**What you have to do**
Replace "average" with "mean" throughout the lines below, leaving everything else unchanged, and omit the pictures from your answer.

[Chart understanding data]

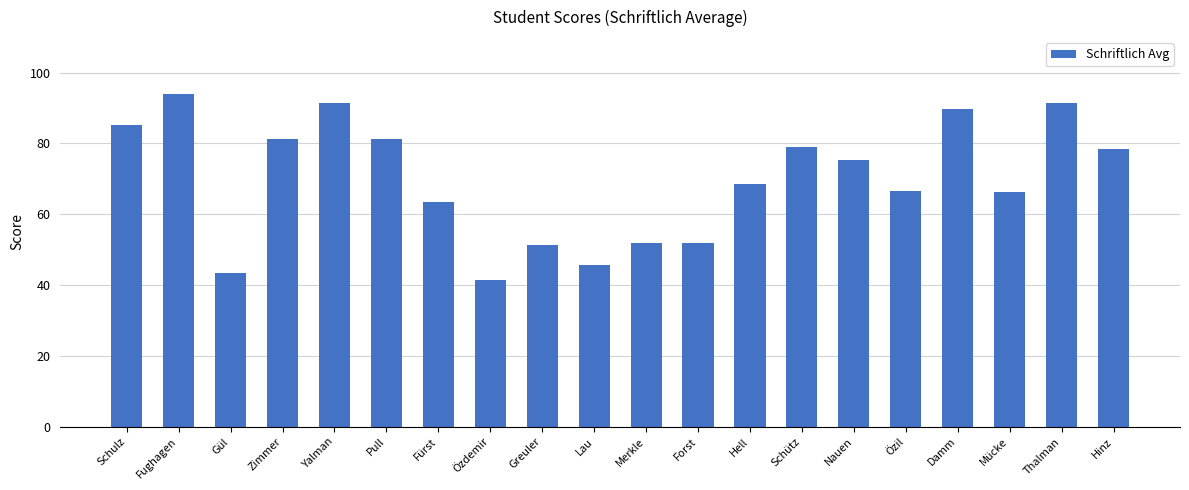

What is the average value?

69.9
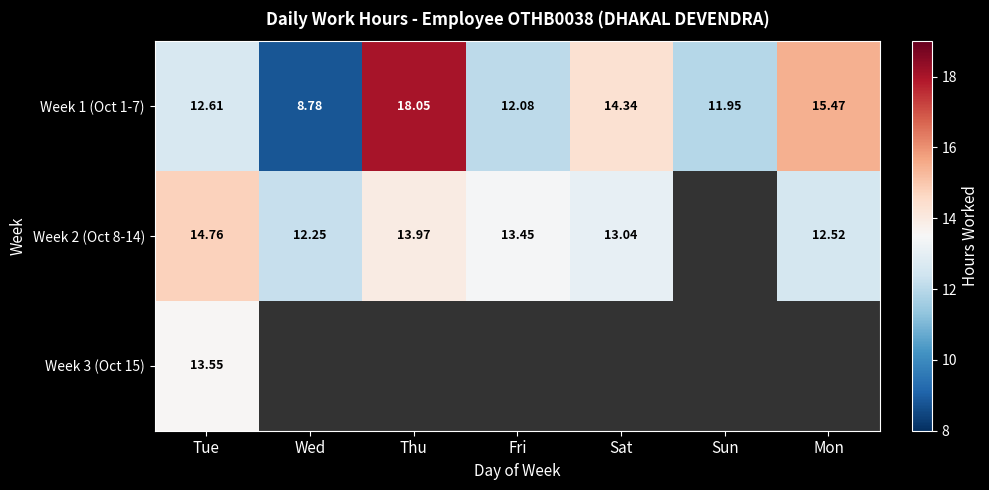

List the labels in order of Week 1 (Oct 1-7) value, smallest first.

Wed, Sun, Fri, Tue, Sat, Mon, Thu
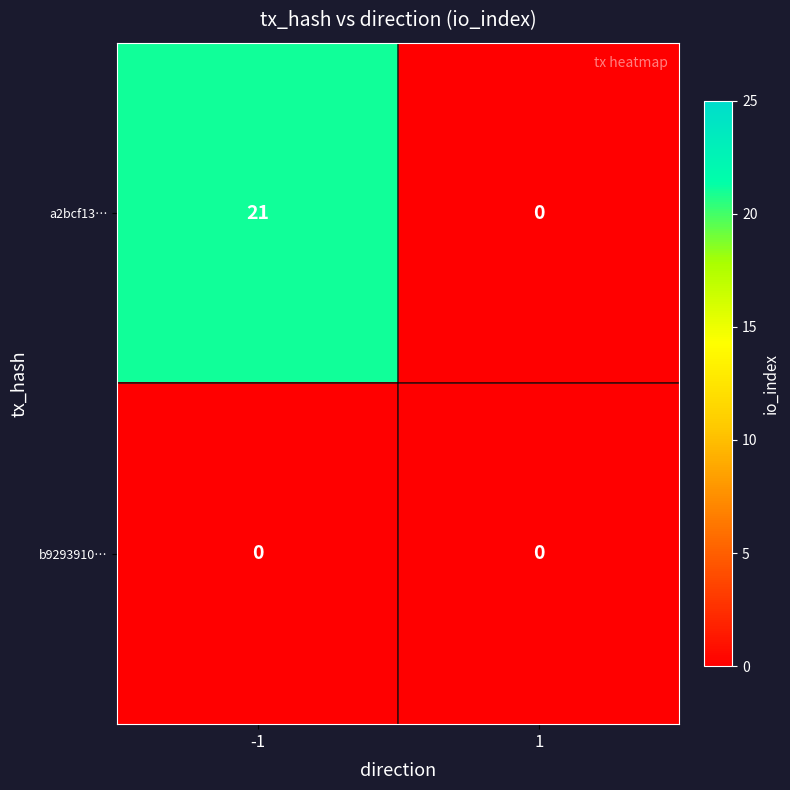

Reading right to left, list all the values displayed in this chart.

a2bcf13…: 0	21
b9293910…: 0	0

**Output for this task**
What is the mean value?

69.9

List the labels in order of Week 1 (Oct 1-7) value, smallest first.

Wed, Sun, Fri, Tue, Sat, Mon, Thu

Reading right to left, list all the values displayed in this chart.

a2bcf13…: 0	21
b9293910…: 0	0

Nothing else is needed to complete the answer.